As the number of climate change-related lawsuits against public companies grows, and climate change issues become the subject of increasing state, federal and international regulatory efforts, the risk that directors and officers may become the targets of governmental and private lawsuits based on their companies’ climate change-related disclosures is becoming more likely. Perhaps the clearest indication of this emerging risk is the SEC’s first-ever issuance of climate change-related financial disclosure guidelines.
These guidelines, issued on February 8, 2010, indicate that the SEC has recognized that climate change-related regulations and liabilities increasingly may trigger potential corporate reporting requirements under a variety of SEC rules and regulations.
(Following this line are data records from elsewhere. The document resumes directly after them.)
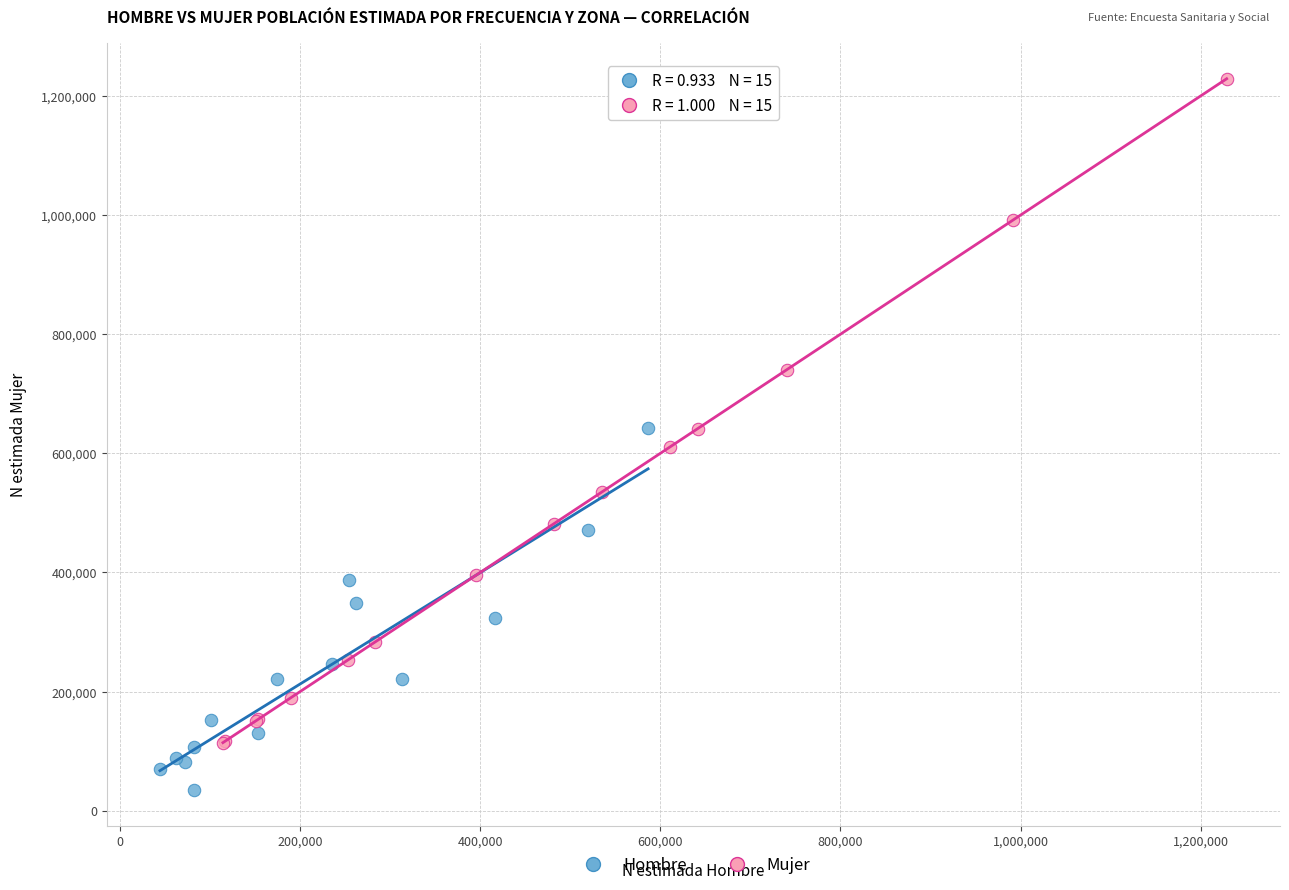

Which series has the widest spread of Y values?

Mujer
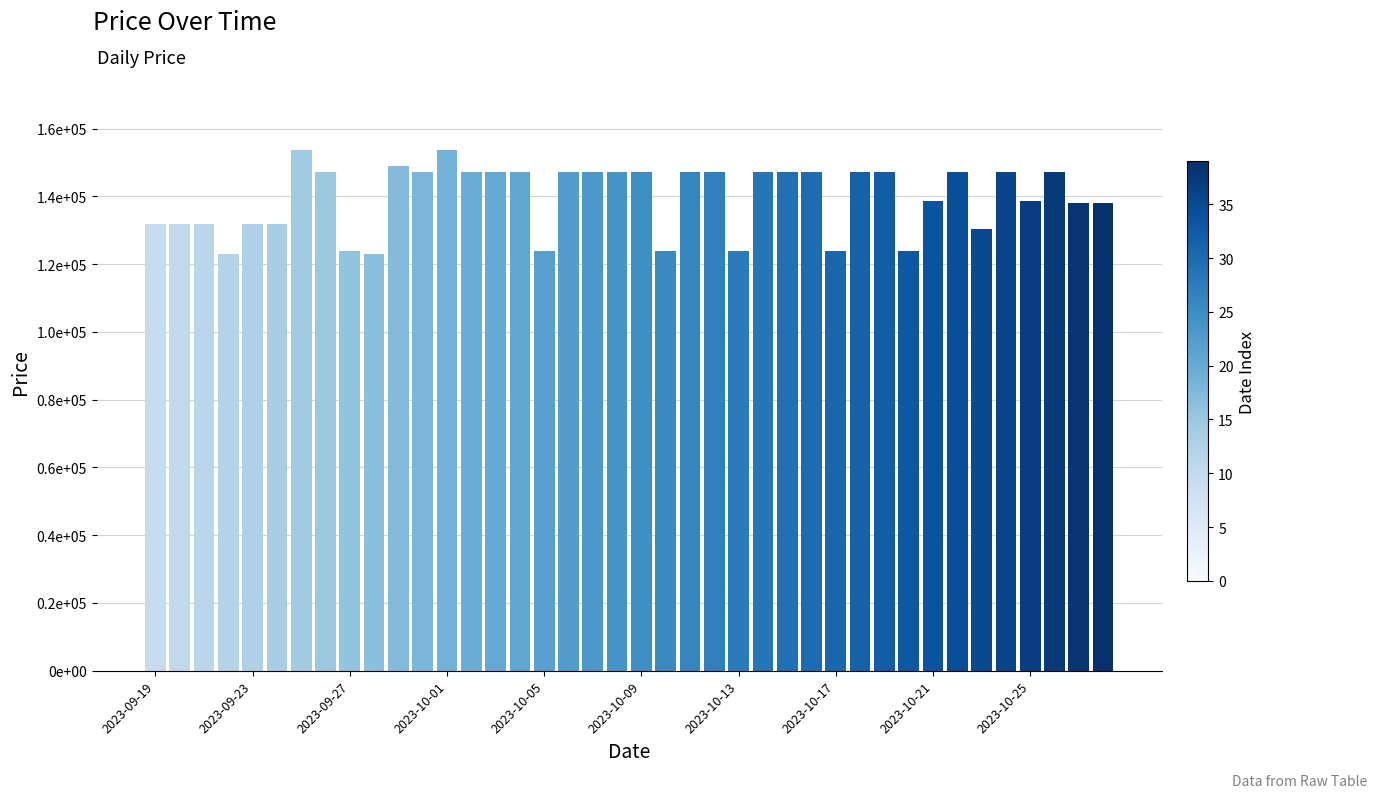

Where is the data nearest to the value 138350?

38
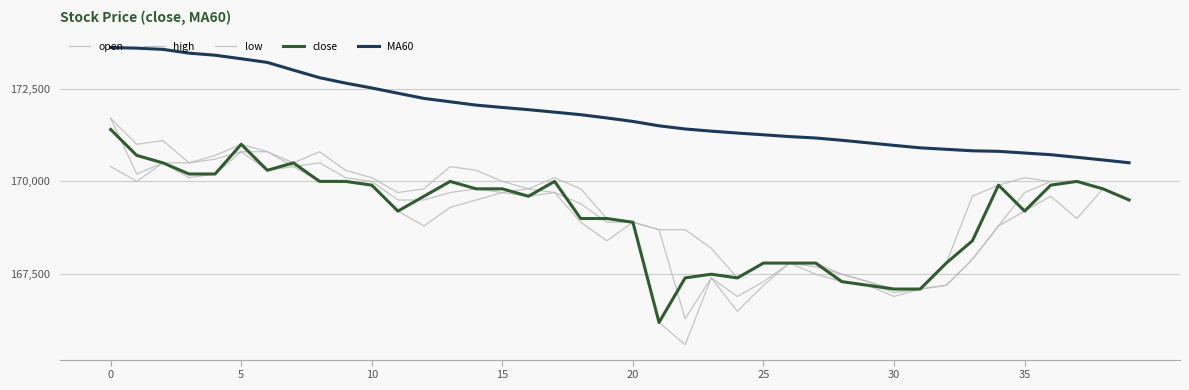

True or false: open has more than 0 points higher than both neighbors.

True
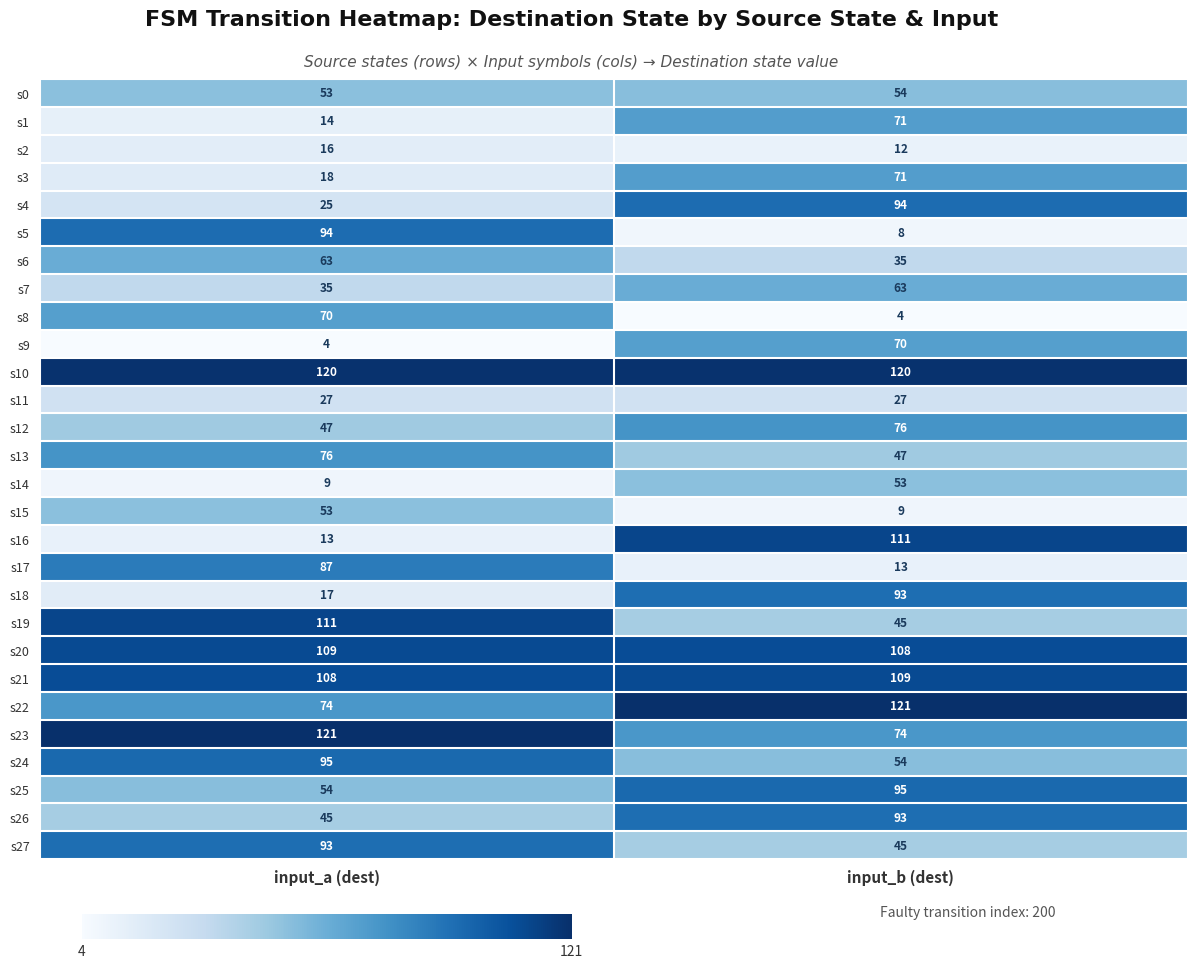

What is the difference between the highest and lowest values at input_b (dest)?

117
The guidance to public companies, entitled “Commission Guidance Regarding Disclosure Related to Climate Change” focuses on the SEC’s “existing disclosure requirements as they apply to climate change matters.” It identifies a variety of climate change-related issues that might trigger corporate disclosure requirements, including:
- Enacted or proposed state, federal or international legislation that may have a material effect on a public company
- Legal, technological, political and scientific developments regarding climate change that may create risks for companies, such as decreases in demand for existing products or services, or adverse effects on a company’s reputation
- The potential physical effects of climate change on weather sensitive business operations, such as the financial effects on companies with operations on coastlines or effects from disruptions to the operations of major customers or suppliers from severe weather.
Although we have yet to see any significant number of governmental actions or shareholder suits against corporations or their directors and officers in relation to climate change-related disclosure failures, the seeds for the future growth of such actions are being sown.